When it comes to family law property settlement disputes, the law requires all parties involved to make full and frank financial disclosure at the outset of the dispute, including all income, assets, liabilities and financial resources owned by each party either directly or indirectly via some other person or beneficiary. The law goes further to require parties to disclose information about the disposal of property within the 12 months before their separation or otherwise after the break-up. So if a wife is preparing to separate from her husband, or vice versa, and decides to close her secret bank account and transfer the balance of thousands, or hundreds of thousands, of dollars to her brother’s bank account – the Court can make a finding as whether the wife still owns that money.
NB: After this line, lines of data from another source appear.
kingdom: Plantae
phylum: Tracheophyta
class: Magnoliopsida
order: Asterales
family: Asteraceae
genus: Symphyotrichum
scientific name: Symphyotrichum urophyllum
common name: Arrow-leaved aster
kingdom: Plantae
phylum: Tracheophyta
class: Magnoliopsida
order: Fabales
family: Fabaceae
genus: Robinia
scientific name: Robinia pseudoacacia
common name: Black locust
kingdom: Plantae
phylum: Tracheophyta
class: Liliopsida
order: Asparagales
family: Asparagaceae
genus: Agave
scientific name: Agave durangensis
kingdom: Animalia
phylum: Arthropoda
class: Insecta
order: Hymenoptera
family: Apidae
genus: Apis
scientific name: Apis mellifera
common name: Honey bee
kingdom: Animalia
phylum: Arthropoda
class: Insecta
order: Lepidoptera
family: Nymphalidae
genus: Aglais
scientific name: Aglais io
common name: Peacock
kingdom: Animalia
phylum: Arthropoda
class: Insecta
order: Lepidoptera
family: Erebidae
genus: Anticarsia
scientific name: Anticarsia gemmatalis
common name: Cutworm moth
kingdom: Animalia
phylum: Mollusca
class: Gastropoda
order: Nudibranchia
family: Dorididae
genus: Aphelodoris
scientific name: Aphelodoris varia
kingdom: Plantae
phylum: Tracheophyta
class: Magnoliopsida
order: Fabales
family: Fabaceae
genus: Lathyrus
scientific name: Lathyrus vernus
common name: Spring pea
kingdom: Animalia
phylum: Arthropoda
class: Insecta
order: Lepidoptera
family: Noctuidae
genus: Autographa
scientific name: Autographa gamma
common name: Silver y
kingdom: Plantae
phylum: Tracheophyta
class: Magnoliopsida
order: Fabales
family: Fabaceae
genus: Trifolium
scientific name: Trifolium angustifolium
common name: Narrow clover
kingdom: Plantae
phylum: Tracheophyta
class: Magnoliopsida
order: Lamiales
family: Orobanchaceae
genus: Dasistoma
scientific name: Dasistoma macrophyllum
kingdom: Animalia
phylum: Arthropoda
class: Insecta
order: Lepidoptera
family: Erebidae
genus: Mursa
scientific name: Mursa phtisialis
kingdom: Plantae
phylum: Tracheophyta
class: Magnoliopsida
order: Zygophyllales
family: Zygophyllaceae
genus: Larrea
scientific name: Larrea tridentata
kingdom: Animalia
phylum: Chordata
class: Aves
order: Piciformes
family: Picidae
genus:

The consequences for being dishonest are simple, and the applicable penalty will depend on the seriousness of the lie, or rather the omission:
- The non-disclosed document(s) cannot be used in the case without the other party’s consent or the Court’s permission
- The party may be guilty of contempt and as a result may be fined, sentenced to a jail-term, or both
- The party may be ordered to pay the other party’s legal costs (subject to a scale rate)
- The Court may dismiss all or part of that party’s case.
While not all of us are fortunate to have owned millions of dollars, and may not always have much to hide, this case was a reminder that being honest is crucial in family law, as it is in life, and there a serious consequences for dishonesty.